Zoey's Turn


(Sunday Paper, Volume III, Issue 25)

I'm still taking some time off, what with Father's Day happening in June and, of course, my birthday coming up in just a couple of weeks.

(You can go 'Like' my Facebook page to follow along with the rest of the countdown of '40 Of My Favorite Things' through my 40th birthday. Thanks!)

For the past three weeks it was my daughters who took over the Sunday Paper.

My friend Kevin was one of the people who took over the Sunday Paper for me last summer.

This week it's a first for the Sunday Paper, as Kevin's dog Zoey does the honors.

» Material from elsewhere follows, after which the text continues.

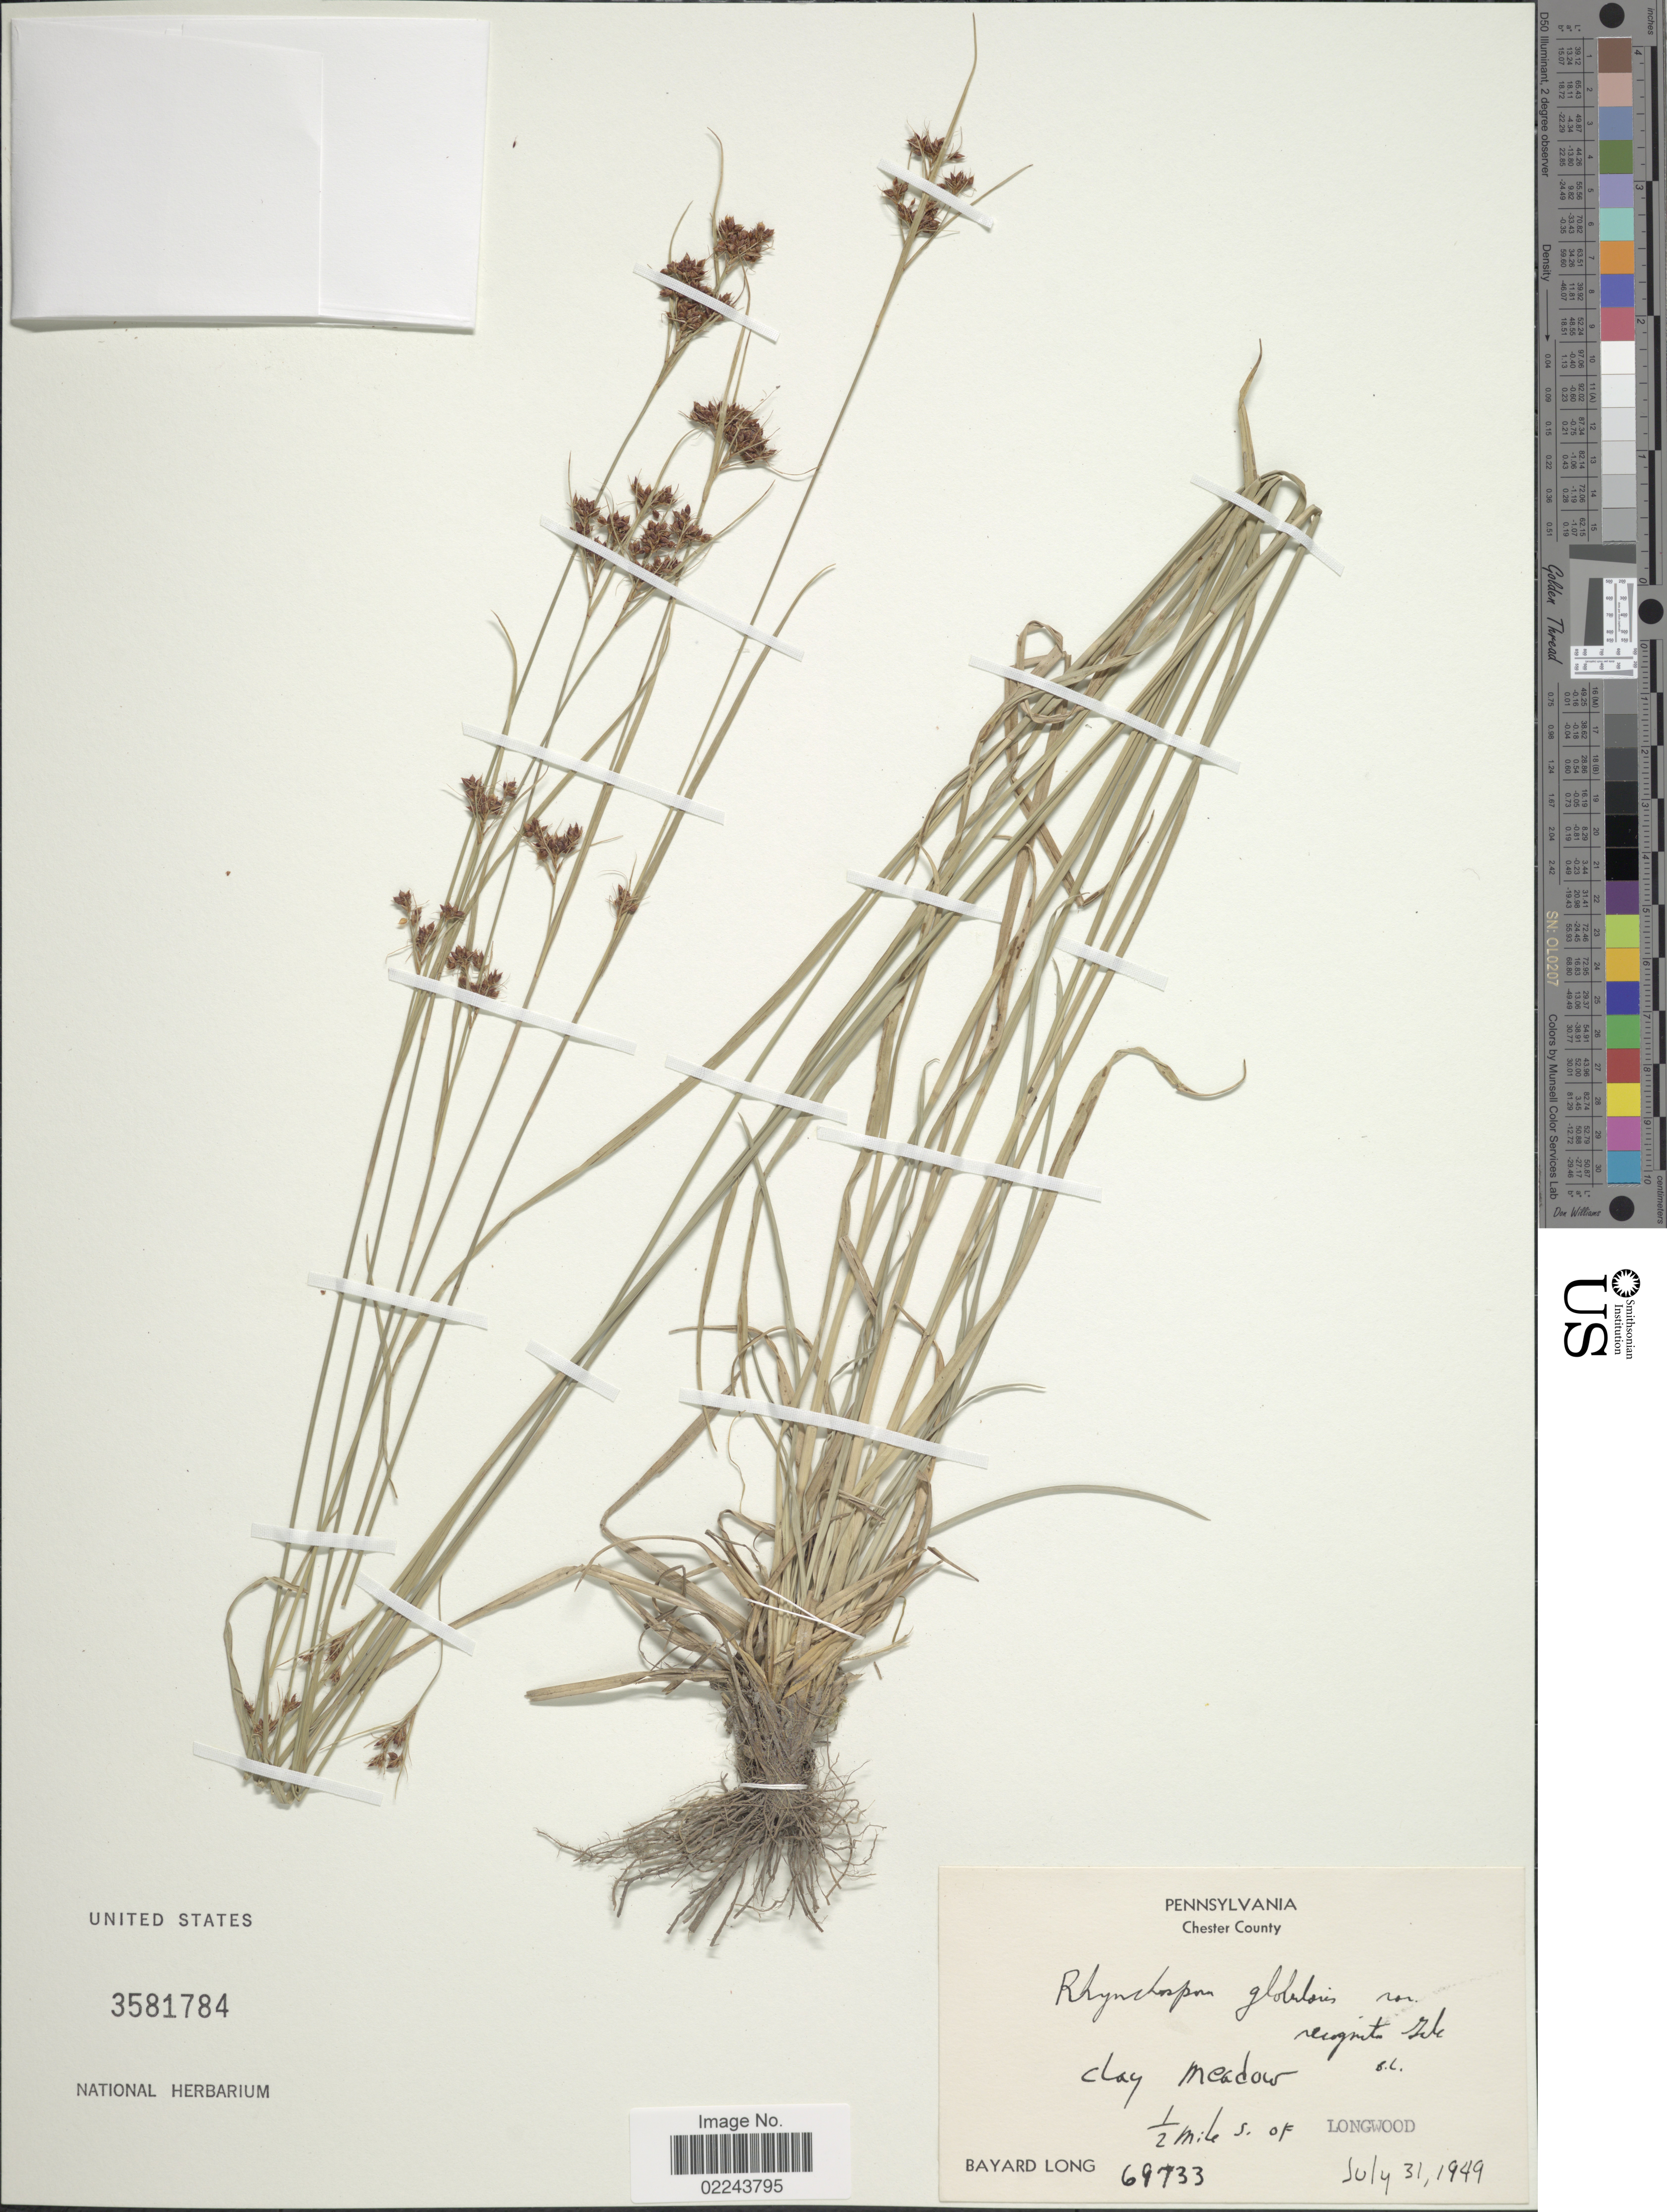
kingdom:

Hi!  I’m Zoey!  And you’re my best friend. Truthfully, all people are my best friend. John is my best friend. The maintenance man at my apartment is my best friend. Homeless people I meet on my walks are my best friend. I love people – not a big fan of other dogs. One bit me once when I was younger and now I’m afraid of all of them.  But dogs don’t know how to read, so forget them. But you can read! So thanks for reading, best friend.

You’re probably wondering how I’m writing this. My butler is typing while reading my mind. (Hi, Kevin here. Zoey thinks I’m her butler because I feed her, take her places, and pick up her poop.  She might be right. Anyways, I’ll be in italics.)

Hey best friend, do you know what is the most amazing invention in the world? THE CAR. First off, that’s one of the six words I know (car, food, outside, bone, bed, chicken), so don’t be surprised that I know what it is. You get in it at one place and then end up somewhere completely different! Have you ever been in a car, best friend? We always go fun places like the park (where she gets so excited that she burns herself out immediately), this magical land full toys and smells (PetSmart), or this place where they just hand you food for no reason (Chick-fil-a drive-thru). Sometimes we go to the doctor and he sticks something up my butt (thermometer). Those car trips aren’t as fun. Do doctors stick things up your butt, best friend?

I used to be able to sit in the front seat and climb all over the butler when he was driving, but now I’m not allowed to do that. I have a harness and have to sit in the back. They said it is grandpa’s fault, but he’s my best friend, so that can’t be right (it actually is. My grandfather – who turns 102 today – said that dogs who sit in the front could be killed by an air bag. Sure enough, he’s right. So harness in the back seat it is).

Anyways, the butler says that we’re going to take a long car trip this summer (Asheville) and we’ll go hiking and stuff there. I’m sure that will be the best car trip ever (I’m dreading it). Maybe you can come too, best friend (bring booze).


Why are dogs bad at dancing?

We have two left feet.

(Hopefully John’s act is better than that)

[Hi. John here. My act is better than that, first of all. Second of all, happy birthday Kevin's grandpa!! Thirdly, just wanted to let you know that tickets are now on sale for Framingham Comedy Weekend. You can click here for links to all three of the shows. No fees if you order online, and if you'd like to hand me cash tell me and I'll arrange to meet you and I'll get you on the door list. All three shows are going to be great and I haven't had the chance to write much about it recently but I figured I would drop in here and plug the shows because Zoey wouldn't mind the interruption. I'm her best friend.]

What You Should Check Out This Week

*Have you ever looked out a window, best friend? That’s what I’m going to check out this week. So much happens on the other side of a window. Most importantly, there are more of my best friends out there! And I have to bark at every single one to make sure they notice me (she’s not lying. Lots of barking). My butler and the lady (my girlfriend) are house hunting and I’m worried they’re going to get a house that doesn’t have any windows. They made a ‘wish list’ the other day and neither of them listed windows! I’m currently freaking out about it.

*We’re going to a baseball game on Tuesday. You should come, best friend! It’s the Bark in the Park at the Lexington County Blowfish game. I’m always super well behaved (she isn’t) and we always stay right until the last pitch (we don’t because she’s a maniac). One of these days I’m going to get a hot dog there (she won’t) but I’m worried about eating another dog. But maybe it will be that one dog who bit me. He deserves it.


*I’m on Instagram. You should follow me, best friend: @zoey_katrina. I was initially named Katrina at the pound because I was a hurricane of excitement (probably should have been a warning sign).

*Thanks for reading, best friend!  I’m pretty great, huh? (she really is…but don’t tell her I said that).